Earlier in the year I had the pleasure of catching up with Australian Interior Designer and Decorator, Lisa Burdus.

In July 2020 Lisa fulfilled her dream of living and working abroad by moving to the beautiful Oxfordshire countryside where she is building the UK-arm of her design practise. Each of Lisa's designs break free from homogeneity to create spontaneous and adventurous masterpieces that embrace indulgent detail through scale, texture, colour and pattern....something we are very much on board with!


Firstly, what attracts you to vintage textiles? 

The texture, the faded colour, the wonkiness of them, they have depth and soul

How do you go about incorporating them into your work? 

In a home that is newly built or renovated I like to use items with age so it gives the room some soul. I am not a fan of having everything new and, as well as liking the knocked back patina of vintage textiles, I also like the handle of them.

How best to display them?

On the end of a bed, folded up on the back of a sofa, cut up and used as lampshades or cushions, framed and hung on the wall. I have cut a kantha into strips and made a bed valance out of it, made them into curtains….. the sky’s the limit!
Where to start when using vintage textiles?
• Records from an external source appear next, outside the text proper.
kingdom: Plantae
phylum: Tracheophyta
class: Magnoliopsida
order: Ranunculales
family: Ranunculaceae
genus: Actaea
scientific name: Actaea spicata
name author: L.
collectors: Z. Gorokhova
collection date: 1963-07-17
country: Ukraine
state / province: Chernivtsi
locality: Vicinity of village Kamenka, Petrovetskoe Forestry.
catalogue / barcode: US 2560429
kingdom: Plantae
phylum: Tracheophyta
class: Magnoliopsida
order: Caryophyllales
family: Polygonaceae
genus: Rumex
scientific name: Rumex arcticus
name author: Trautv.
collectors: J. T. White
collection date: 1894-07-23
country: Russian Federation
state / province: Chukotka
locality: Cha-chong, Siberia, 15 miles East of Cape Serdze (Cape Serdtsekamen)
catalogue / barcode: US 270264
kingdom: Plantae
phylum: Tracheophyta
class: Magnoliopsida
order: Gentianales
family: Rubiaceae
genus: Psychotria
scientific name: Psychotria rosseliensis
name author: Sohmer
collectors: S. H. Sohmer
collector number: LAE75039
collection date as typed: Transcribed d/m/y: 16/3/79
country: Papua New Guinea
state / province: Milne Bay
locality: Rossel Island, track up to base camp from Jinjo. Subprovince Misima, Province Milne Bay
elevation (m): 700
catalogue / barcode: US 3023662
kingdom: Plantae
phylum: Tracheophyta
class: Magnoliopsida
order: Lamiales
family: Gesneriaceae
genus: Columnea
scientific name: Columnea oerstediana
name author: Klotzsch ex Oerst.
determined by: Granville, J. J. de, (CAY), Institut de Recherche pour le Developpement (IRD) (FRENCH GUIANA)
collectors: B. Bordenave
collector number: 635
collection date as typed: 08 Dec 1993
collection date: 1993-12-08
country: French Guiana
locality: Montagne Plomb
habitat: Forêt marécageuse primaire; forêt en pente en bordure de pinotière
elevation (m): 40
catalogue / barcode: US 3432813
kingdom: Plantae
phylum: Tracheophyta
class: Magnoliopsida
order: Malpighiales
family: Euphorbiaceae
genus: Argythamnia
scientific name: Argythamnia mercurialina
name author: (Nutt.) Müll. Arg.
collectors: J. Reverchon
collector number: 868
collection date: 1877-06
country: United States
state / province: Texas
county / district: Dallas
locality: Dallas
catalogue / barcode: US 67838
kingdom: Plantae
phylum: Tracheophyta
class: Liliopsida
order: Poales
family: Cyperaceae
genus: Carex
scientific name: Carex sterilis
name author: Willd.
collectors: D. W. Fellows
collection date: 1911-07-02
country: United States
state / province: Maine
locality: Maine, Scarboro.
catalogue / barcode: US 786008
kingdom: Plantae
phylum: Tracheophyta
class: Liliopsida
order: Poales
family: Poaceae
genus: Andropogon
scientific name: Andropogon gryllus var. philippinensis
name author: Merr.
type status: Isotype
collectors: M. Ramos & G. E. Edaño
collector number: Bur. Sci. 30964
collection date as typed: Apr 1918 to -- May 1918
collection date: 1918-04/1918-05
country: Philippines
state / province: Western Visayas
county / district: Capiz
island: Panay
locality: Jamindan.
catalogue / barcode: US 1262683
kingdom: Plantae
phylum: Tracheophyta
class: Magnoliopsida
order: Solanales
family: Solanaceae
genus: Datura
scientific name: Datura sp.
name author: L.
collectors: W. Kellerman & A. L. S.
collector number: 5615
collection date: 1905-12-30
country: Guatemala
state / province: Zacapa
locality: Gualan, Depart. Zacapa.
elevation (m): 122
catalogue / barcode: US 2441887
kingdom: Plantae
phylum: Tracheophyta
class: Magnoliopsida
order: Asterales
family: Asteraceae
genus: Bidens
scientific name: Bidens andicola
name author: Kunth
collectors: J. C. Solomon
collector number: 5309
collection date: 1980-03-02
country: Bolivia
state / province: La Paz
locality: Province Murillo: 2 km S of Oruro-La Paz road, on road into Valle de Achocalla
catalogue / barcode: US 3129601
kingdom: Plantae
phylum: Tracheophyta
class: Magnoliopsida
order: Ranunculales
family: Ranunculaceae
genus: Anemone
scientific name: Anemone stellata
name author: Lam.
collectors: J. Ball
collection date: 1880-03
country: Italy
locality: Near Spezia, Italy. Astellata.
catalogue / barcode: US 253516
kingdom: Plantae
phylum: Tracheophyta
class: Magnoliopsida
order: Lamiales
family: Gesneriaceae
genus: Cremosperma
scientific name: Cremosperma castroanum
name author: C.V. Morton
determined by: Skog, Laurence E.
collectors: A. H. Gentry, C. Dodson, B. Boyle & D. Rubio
Can they inspire a whole scheme?

A textile that is handmade or has been kept through generations is super special and can often be the beginning of a scheme.  A patchwork quilt, a kantha or a Suzani are all a great starting point for the colour palette. Alternatively, they can be thrown into a room at the end to mess it up a bit.

Unique creative ways of working with vintage textiles Suzanis & Kanthas?

Probably the same as answer above for how best to display them.